Putana occupies a unique position in Indian supernatural tradition: she is simultaneously the most feared and the most theologically redeemed entity in the entire canon. She weaponizes the breast — the universal symbol of safety, nurture, and unconditional love — and turns it into a delivery mechanism for death. This makes her the darkest figure in Indian mythology by function. But her liberation by Krishna — the theological argument that even attempted divine murder can produce salvation — makes her one of the most philosophically significant. Putana is the test case for the Vaishnavite principle that contact with the divine transforms everything. If even she can be redeemed, then the scope of divine grace is literally unlimited. This is either the most compassionate or the most disturbing theological claim in Hindu tradition — and centuries of commentary have not resolved which.

If You Suspect a Putana Encounter

You are in a cremation ground at night.
Do you hear a voice where no living person stands?
Is it asking you a question?
You are in a Vetala encounter.
Do you know the answer?
Stay silent. Endure until dawn.

Frequently Asked Questions

Who is Putana in Hindu mythology?

Putana is a Rakshasi (demoness) sent by King Kamsa to kill the infant Krishna by breastfeeding him poisoned milk. She disguised herself as a beautiful woman, entered the village of Gokul, and took baby Krishna to her breast. Krishna, being the Supreme Being, sucked out her life force and killed her. Despite her murderous intent, she was granted spiritual liberation because she performed the act of nursing God.

Why was Putana granted moksha (liberation)?

In Vaishnavite theology, any act directed at Krishna — even with hostile intent — produces spiritual merit. Putana nursed God. The act of breastfeeding, regardless of the poison, was a maternal act directed at the divine. This contact with divinity transformed the act and redeemed the actor. It is one of the most debated theological claims in Hindu tradition.

Is Putana a real threat or just a myth?

As a supernatural entity, Putana exists within the framework of Hindu mythology and folk belief. As a practical concept, the Putana warning — do not let strangers feed or hold your infant — is actively practiced child protection. The name 'Putana' functions as a cultural shorthand for the danger of trusting appearances, particularly regarding children's safety.

What are the forty-day protection rules?

For forty days after birth, the infant is protected by a series of measures: no strangers hold the baby, no unknown persons feed the baby, a black kajal mark is placed on forehead and foot, iron and neem are placed at the room entrance, and a lamp burns from dusk to dawn. These rules derive from the Putana narrative and are practiced across India.

How is Putana different from other child-targeting entities?
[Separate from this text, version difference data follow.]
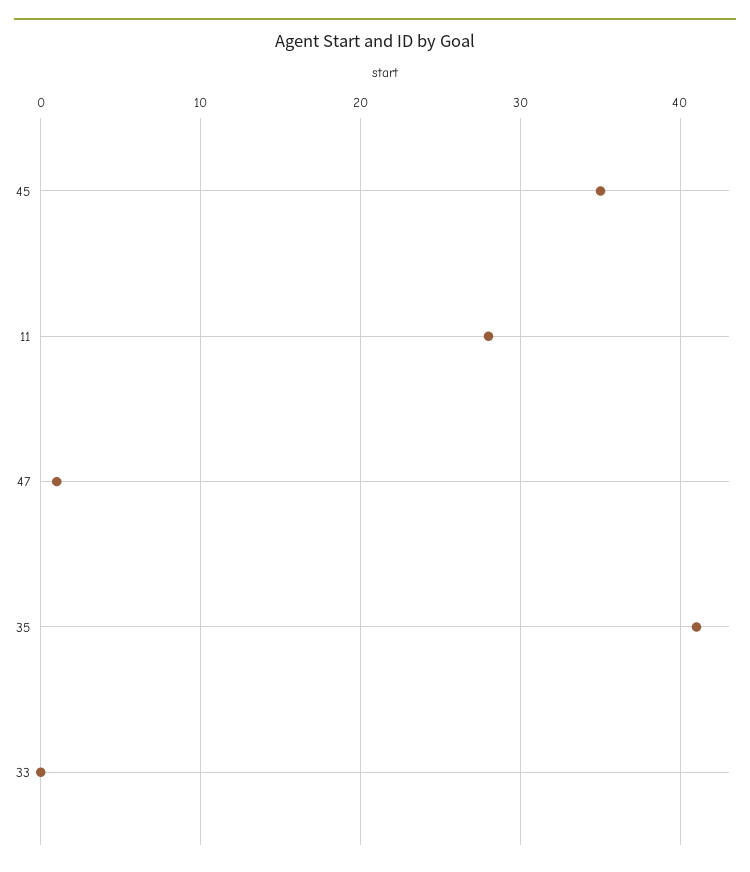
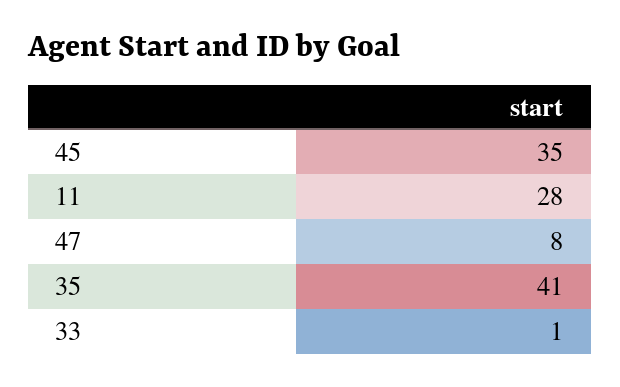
  {
    "45": 35,
    "11": 28,
-   "47": 1,
+   "47": 8,
    "35": 41,
-   "33": 0
+   "33": 1
  }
Putana is unique in her method — she kills through the act of feeding, weaponizing the maternal breast. Other child-targeting entities in Indian folklore (Churel, Dakini) attack through abduction or life-force draining. Putana corrupts the most trusted act — breastfeeding — making her the most psychologically disturbing child-targeting figure in the tradition.

Is Putana worshipped anywhere?

In the Braj region (Mathura-Vrindavan), Putana is acknowledged within the Krishna narrative tradition — not worshipped as a goddess but recognized as a figure who achieved liberation. Her role in the story is performed in Raslila theatre, discussed in theological commentary, and depicted in temple art. She exists in a paradoxical space: feared as a child-killer, honored as a recipient of divine grace.